Much of the fuss has been to do with them also acting as backing band for a certain Mr Doherty, but far more interesting for me is that the band is fronted by Mark Keds who I saw a good few times playing with Senseless Things. He's the front man and guitarist for Deadcuts alongside Mark McCarthy who also looked rather familiar (he used to be in The Wonder Stuff) on bass and then they have The Skuzzies' Jerome Alexander on guitar and backing vocals and on drums is Joni Belaruski who I'm sure I saw play with someone else last year at The Barfly, but that may not be correct.

Still they look like bands used to look like, you know like a bunch of junkies who may be having trouble standing up yet somehow manage to play loud, slightly obnoxious rock and roll drenched in reverb and attitude. Thankfully, no matter what Mark Keds has spent the last few years doing to his body, his voice is still intact. The opening song (all about being Without Love) was deliciously dark and twisted and the reverb it was drowning in worked perfectly. I also liked whatever pedal Jerome was using to make his guitar sound like keyboards.

The darkness is never far away in Deadcuts' songs and anytime you hear that someone is Praying For Jail you know they are getting near rock bottom and that some sort of salvation is needed. I have no idea if Mark is singing about his own journey or someone else's but it's a great slab of noise and as they don't really stop between songs, they just break down into some feedback before firing off into a song about the Show Must Go On but not in any queen like way at all, this is more crawling out of the gutter and hoping to wake up tomorrow in some sort of shape to carry on.

Still if you are looking for a Payoff it helps to have the sort of bass line rumbling through it that this one does and it gets the place going even more than it already is.
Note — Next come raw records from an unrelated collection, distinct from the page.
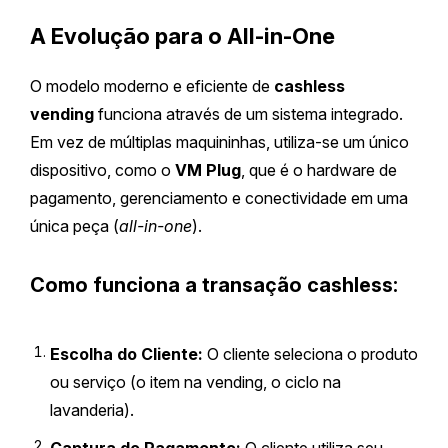
A Evolução para o All-in-One
O modelo moderno e eficiente de
cashless
vending
funciona através de um sistema integrado.
Em vez de múltiplas maquininhas, utiliza-se um único
dispositivo, como o
VM Plug
, que é o hardware de
pagamento, gerenciamento e conectividade em uma
única peça (
all-in-one
).
Como funciona a transação cashless:
Escolha do Cliente:
O cliente seleciona o produto
ou serviço (o item na vending, o ciclo na
lavanderia).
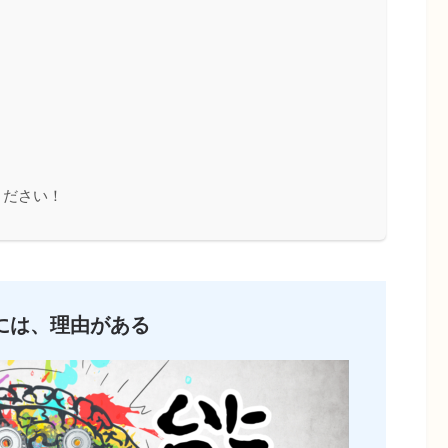
ください！
には、理由がある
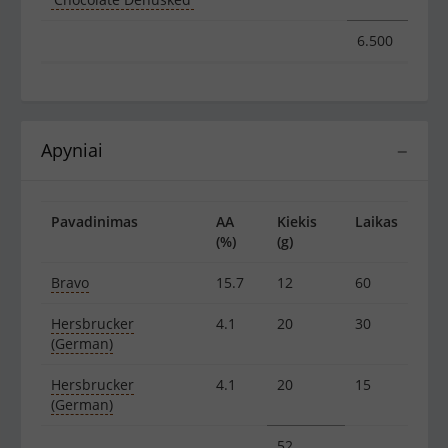
6.500
Apyniai
−
Pavadinimas
AA
Kiekis
Laikas
(%)
(g)
Bravo
15.7
12
60
Hersbrucker
4.1
20
30
(German)
Hersbrucker
4.1
20
15
(German)
52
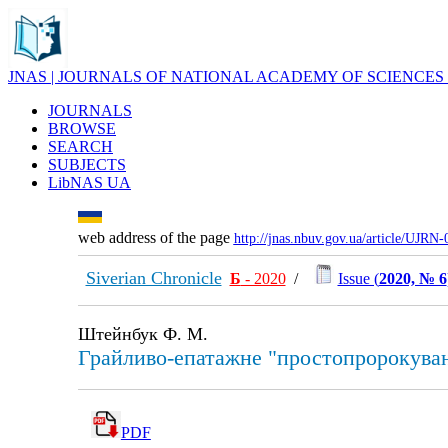
JNAS | JOURNALS OF NATIONAL ACADEMY OF SCIENCES
JOURNALS
BROWSE
SEARCH
SUBJECTS
LibNAS UA
web address of the page
http://jnas.nbuv.gov.ua/article/UJRN
Siverian Chronicle
Б
- 2020
/
Issue (
2020, № 6
Штейнбук Ф. М.
Грайливо-епатажне "простопророкува
PDF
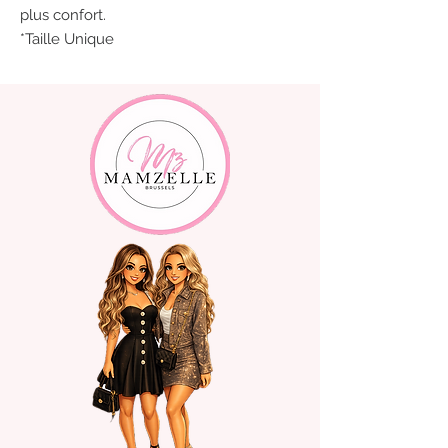
plus confort.
*Taille Unique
When Mark starts singing about how he could spend his nights like this you're not quite sure if he means rocking the hell out of clubs or at the end of a glass pipe. Something he certainly needed some separation from.

As the set went on and they got hotter and sweatier it just got more exciting and the riffs got more skewhiff and slanted but not enchanted so that by the time they are singing about a Speed Sister you know you need to drop another couple of speed bombs just to have enough of a rush going on to be with them. Everyone in the Buffalo bar is with them too, no matter How Many Times they sing of letting us and the nearest and dearest down while chasing what they need.

They wrap things up with the new single Kill Desire.It sounds like The Libertines meets Gallon Drunk and has a hard time standing upright and then they get told they have time for one more and we get a song about Survivors which they certainly are. It's great to see Mark Keds playing again it's been too many years since I last saw him in action.

After they finish we have some great DJing from David Ryder Prangley who keeps up the night's New York v London theme in style.